Conway didn't go into detail about eligibility criteria but said he's asking specialty societies when he meets with them to suggest models that are appropriate to their area of expertise.
He said he expects the CMS to begin with a “reasonable set” of APMs that will grow over time.
The agency is pondering how to measure the level of financial risk for professionals who are in more than one APM, Conway said.
Another challenge is how to appropriately attribute patients to a particular doctor, he said. The agency is considering having patients identify which doctors they view as their own.
Under MIPS scoring, doctors and other Part B clinicians will receive a single composite performance score. The agency is in the process of developing a scoring methodology for MIPS based on performance in four weighted categories: quality, resource use, clinical practice improvement activities and meaningful use of certified technology, he said.
Conway told the subcommittee that providers will be allowed to customize health information technology to their individual practice needs.
The MIPS scoring system will give “professionals receive either a positive, negative, or neutral adjustment to their Medicare payments, depending on their performance “relative to a pre-established performance threshold,” Conway said.
MIPS cuts or additions to Medicare reimbursements will be 4 percent in 2019, 5 percent in 2020, 7 percent in 2021 and 9 percent in 2022.
“While the upward adjustments can go above these percentages, the law generally requires the overall adjustments to be budget-neutral, so the actual upward adjustments will be scaled in such a way to achieve this budget neutrality,” he said.

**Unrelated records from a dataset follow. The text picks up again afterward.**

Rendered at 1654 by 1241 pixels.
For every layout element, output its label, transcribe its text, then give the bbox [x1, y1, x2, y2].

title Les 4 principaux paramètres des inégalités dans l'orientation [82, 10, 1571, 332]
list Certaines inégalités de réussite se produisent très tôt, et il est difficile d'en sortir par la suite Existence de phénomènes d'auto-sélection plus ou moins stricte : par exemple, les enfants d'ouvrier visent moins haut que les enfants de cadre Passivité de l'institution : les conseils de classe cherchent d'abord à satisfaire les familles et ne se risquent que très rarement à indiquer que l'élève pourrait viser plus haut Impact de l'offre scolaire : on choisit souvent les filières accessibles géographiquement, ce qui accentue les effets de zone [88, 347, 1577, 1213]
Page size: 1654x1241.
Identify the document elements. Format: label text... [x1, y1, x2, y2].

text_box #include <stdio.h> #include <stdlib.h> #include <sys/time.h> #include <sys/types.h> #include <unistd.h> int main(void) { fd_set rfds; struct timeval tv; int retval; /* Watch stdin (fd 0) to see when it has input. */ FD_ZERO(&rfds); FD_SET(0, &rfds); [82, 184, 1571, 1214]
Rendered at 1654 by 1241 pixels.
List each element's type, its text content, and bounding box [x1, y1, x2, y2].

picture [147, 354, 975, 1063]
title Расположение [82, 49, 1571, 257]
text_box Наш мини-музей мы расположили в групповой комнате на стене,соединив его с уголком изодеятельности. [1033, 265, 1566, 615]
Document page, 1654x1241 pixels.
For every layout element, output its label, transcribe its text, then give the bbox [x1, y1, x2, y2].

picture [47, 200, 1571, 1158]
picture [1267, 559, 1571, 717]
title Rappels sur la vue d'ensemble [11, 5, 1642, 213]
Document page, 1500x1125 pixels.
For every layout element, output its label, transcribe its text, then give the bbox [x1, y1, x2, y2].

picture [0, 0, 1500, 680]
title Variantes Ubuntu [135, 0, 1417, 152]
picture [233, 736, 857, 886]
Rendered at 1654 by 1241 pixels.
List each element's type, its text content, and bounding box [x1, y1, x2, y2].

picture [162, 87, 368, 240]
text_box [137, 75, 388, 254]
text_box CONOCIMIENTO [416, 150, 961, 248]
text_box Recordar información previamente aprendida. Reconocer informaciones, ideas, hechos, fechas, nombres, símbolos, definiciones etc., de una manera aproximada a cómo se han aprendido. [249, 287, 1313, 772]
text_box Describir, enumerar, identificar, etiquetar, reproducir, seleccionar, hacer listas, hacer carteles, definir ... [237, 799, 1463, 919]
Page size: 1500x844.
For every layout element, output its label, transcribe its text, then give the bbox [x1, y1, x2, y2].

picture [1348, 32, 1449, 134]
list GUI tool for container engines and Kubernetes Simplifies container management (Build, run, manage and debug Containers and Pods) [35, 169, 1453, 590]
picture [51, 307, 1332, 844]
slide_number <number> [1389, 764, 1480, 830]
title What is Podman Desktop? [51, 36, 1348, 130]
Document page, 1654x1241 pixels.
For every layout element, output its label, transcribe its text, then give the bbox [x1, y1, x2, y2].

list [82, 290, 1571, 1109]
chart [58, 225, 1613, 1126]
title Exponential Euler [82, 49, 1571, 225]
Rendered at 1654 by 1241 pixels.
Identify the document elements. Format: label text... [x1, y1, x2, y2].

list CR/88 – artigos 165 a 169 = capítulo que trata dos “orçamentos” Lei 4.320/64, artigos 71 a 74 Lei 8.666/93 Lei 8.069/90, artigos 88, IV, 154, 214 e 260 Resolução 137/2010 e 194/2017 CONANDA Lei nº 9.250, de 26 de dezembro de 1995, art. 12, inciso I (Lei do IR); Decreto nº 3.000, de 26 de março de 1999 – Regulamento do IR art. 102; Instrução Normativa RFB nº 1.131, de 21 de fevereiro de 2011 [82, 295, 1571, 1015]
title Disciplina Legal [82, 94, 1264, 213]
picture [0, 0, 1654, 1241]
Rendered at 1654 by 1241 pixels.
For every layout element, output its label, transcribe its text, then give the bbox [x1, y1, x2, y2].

Physicians and other clinicians may need assistance in switching to a new value-based payment system “and we want to make sure that they have the tools they need to succeed,” Conway said.
The technical assistance in MACRA is for small practices and those in rural or medically underserved health professional shortage areas, he said. The intent is to help clinicians and practices comply with MIPS requirements and transition to become part of an APM.
The Medicare agency may put out a request for proposals to solicit regional or national networks to help professionals move to new models of care, he said.